The performance problem occurs in the Regex(String pattern, RegexOptions options) constructor when instantiating very large, un-optimized regular expressions and while specifying the RegexOptions.Compiled flag:

private static Regex nonwords = new Regex(@"\b("

   +@"a|aboard|about|above|absent|according\sto|across|after|against|ago|ahead\sof|ain't|all|along|alongside|"

   +@"also|although|am|amid|amidst|among|amongst|an|and|anti|anybody|anyone|anything|apart|apart\sfrom|are|"

   +@"aren't|around|as|as\sfar\sas|as\ssoon\sas|as\swell\sas|aside|at|atop|away|be|because|because\sof|before|"

   +@"behind|below|beneath|beside|besides|between|betwixt|beyond|but|by|by\smeans\sof|by\sthe\stime|can|cannot|"

   +@"circa|close\sto|com|concerning|considering|could|couldn't|cum|'d|despite|did|didn't|do|does|doesn't|don't|"

   +@"down|due\sto|during|each_other|'em|even\sif|even\sthough|ever|every|every\stime|everybody|everyone|"

   +@"everything|except|far\sfrom|few|first\stime|following|for|from|get|got|had|hadn't|has|hasn't|have|"

   +@"haven't|he|hence|her|here|hers|herself|him|himself|his|how|i|if|in|in\saccordance\swith|in\saddition\sto|in\scase|"

   +@"in\sfront\sof|in\slieu\sof|in\splace\sof|in\sspite\sof|in\sthe\sevent\sthat|in\sto|inside|inside\sof|"

   +@"instead\sof|into|is|isn't|it|itself|just\sin\scase|like|'ll|lots|may|me|mid|might|mightn't|mine|more|most|"

   +@"must|mustn't|myself|near|near\sto|nearest|no|no\sone|nobody|none|not|nothing|notwithstanding|now\sthat|of|"

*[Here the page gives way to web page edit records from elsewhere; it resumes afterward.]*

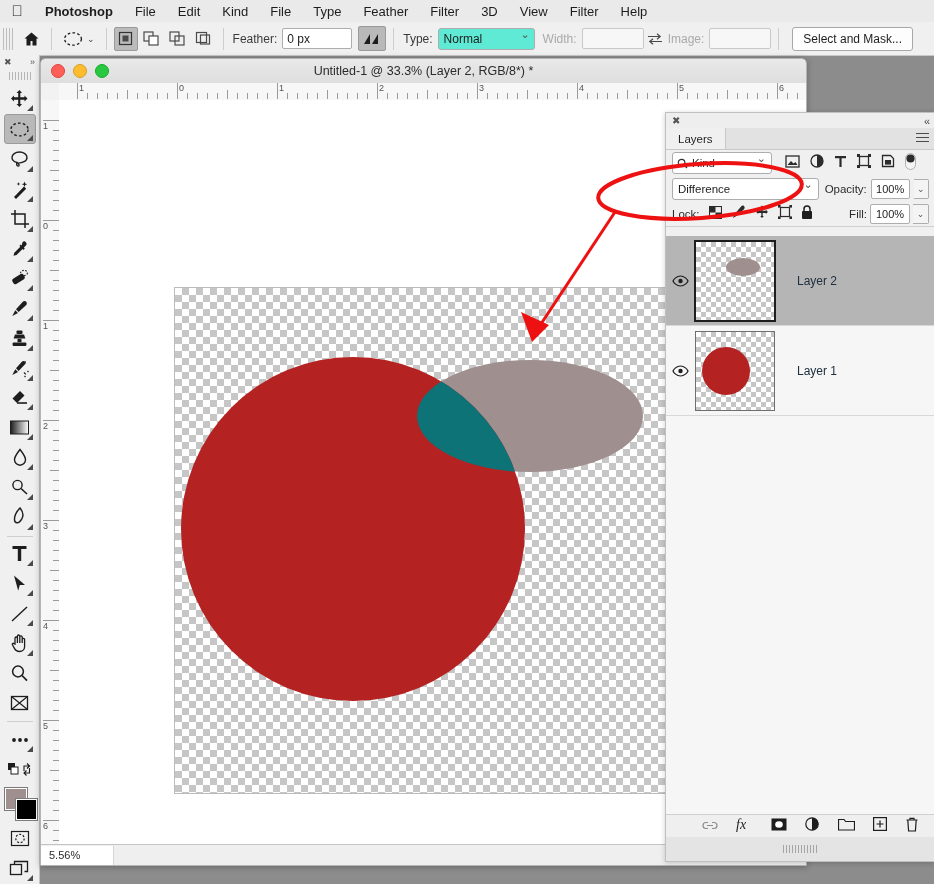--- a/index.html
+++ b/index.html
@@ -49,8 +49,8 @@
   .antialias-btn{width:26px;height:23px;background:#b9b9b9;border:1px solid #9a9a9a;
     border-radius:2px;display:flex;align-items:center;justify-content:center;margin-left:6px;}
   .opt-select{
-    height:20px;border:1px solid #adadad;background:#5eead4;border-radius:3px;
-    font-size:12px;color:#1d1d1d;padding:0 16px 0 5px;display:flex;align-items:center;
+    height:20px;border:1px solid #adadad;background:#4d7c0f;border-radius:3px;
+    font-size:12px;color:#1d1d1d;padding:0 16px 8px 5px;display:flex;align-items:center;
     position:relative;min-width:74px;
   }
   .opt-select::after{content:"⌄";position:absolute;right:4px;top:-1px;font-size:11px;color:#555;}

   +@"ya|ye|yes|you|your|yours|yourself"

   +@")\b", (RegexOptions.IgnoreCase | RegexOptions.Compiled));

The compilation performance problem in the 64-Bit .NET Framework 2.0 is fixed with this hotfix http://support.microsoft.com/kb/917507, and will be released broadly in Service Pack 1 of .NET Framework 2.0. 

There are also several workarounds to this issue.

Reduce the Regular Expression Pattern

Developers can reduce the size of their regular expressions by simplifying the expression.  For instance the un-optimized pattern

"aa|ab|ac|ad|ae|af|ag|ah|ai|aj|ak"

can be replaced with this pattern:

"a[a-k]"

Use Regex Pre-Compilation Instead of Compiling-on-the-Fly

Developers can use Regex.CompileToAssembly to build an assembly containing their regular expression, instead of always compiling the regular expression during application startup.  For more details on Regular Expression Compilation options please see the CLR Inside Out article in the January 2006 edition of MSDN Magazine.

Remove the RegexOptions.Compiled Flag From Your Code

If you have never profiled the performance of your application or if you have profiled your app, and the run-time bottleneck is not Regex, you can consider dropping the RegexOptions.Compiled flag as a workaround, until .NET Framework 2.0 Service Pack 1 is released.